## Exercise
Only these lines of the data below are wanted: the one with "263 143 6.22", the one with "421 101 8.65", and any lines between them, each repeated exactly.

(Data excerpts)

----------------------------------------

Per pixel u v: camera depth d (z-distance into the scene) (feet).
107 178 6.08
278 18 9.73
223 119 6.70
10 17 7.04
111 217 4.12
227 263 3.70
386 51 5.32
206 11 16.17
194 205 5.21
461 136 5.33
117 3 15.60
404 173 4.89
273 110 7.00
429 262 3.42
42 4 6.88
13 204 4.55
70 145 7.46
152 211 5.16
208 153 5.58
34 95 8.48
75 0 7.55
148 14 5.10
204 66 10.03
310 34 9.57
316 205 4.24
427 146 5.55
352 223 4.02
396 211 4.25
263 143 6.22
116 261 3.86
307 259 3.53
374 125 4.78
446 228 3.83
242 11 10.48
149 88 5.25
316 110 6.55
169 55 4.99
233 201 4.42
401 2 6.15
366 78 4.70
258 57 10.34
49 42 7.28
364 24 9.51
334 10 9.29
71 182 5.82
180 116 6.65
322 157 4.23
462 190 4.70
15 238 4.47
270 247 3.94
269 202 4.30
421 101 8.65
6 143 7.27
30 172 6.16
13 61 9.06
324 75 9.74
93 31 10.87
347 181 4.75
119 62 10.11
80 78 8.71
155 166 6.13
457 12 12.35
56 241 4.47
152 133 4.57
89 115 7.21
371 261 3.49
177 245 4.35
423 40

----------------------------------------

## Task answer
263 143 6.22
116 261 3.86
307 259 3.53
374 125 4.78
446 228 3.83
242 11 10.48
149 88 5.25
316 110 6.55
169 55 4.99
233 201 4.42
401 2 6.15
366 78 4.70
258 57 10.34
49 42 7.28
364 24 9.51
334 10 9.29
71 182 5.82
180 116 6.65
322 157 4.23
462 190 4.70
15 238 4.47
270 247 3.94
269 202 4.30
421 101 8.65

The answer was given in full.